The trio (and quartet) side of the record provides the opportunity for a closer inspection of Komeda’s music in a stripped down setting and playing on some standards. Stella By Starlight features an elastic stretching of time and succeeds as beautiful chamber jazz. The received wisdom is that Komeda’s importance is as a composer and he’s not to be so highly regarded as a player. This point of view is hard to sustain while listening to Moja Ballada which reveals the considered beauty of his Bill Evans style piano. On another standard, Get Out of Town, Adam Skorupka plays bass with a facility which suggests he might well be a disciple of Jimmy Blanton, and demonstrates how the instrument can be subtly expressive as well as propulsive, almost vocalising the theme — as does Komeda’s insistent, jostling piano. Andrzej Zielinski’s use of brushes on the drums are also a highlight. Komeda rolls us towards silence with his final dark and melancholy chords. It’s definitely time to get out of town.
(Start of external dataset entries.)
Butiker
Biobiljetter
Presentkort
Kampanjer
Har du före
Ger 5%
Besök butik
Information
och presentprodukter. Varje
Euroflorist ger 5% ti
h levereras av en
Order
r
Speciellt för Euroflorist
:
The recent spate of Krzysztof Komeda releases only add further poignancy to the fact of his early death, revealing as they do the extent of his talent. Rare Jazz and Film Music Volume One is a particularly welcome entry, providing a chance to get to grips with his music on vinyl — and in an edition of only 500 copies, so anyone interested should act quickly. It’s with excitement and anticipation that Komeda enthusiasts will read the fine print in the title of this collection — Volume One… Roll on Volume Two.